In 2015, Lee expressed interest in running for the Kuomintang chairmanship, but his candidacy, and that of four others, was rejected.

===2016 KMT chairmanship election===
The next year, he launched another bid for the party leadership, finishing third in a field of four candidates with 7,604 votes.
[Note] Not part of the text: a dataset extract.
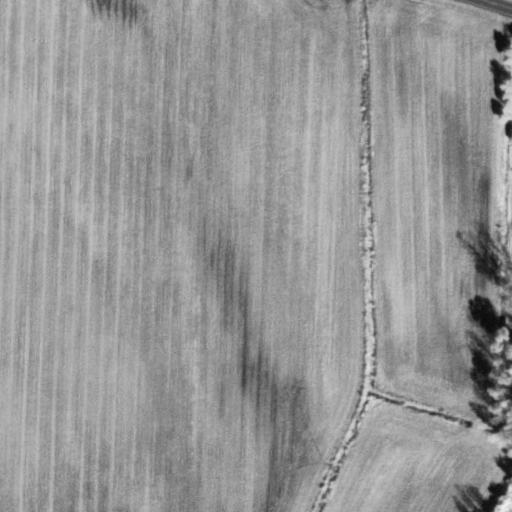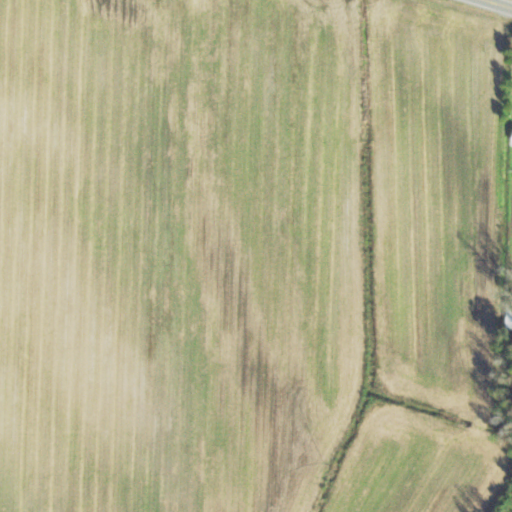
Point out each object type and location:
road: (501, 3)
building: (508, 312)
2016 Kuomintang chairmanship election
| No. | Candidate | Party | Votes | Percentage | Result |
| 1 | Hung Hsiu-chu | Kuomintang | 78,829 | 56.16% |  |
| 2 | Huang Min-hui | Kuomintang | 46,341 | 33.02% |  |
| 3 | Lee Hsin | Kuomintang | 7,604 | 5.42% |  |
| 4 | Apollo Chen | Kuomintang | 6,784 | 4.83% |  |
| Total votes |  |  | 337,351 |  |  |
| Turnout |  |  | 41.61% |  |  |

He was a member of both the New Party and People First Party, and later joined the Kuomintang.

== Personal life ==
=== Death ===
On 28 September 2017, Lee died from jumping out of his apartment building in Daan District, Taipei City, Taiwan. He was 64.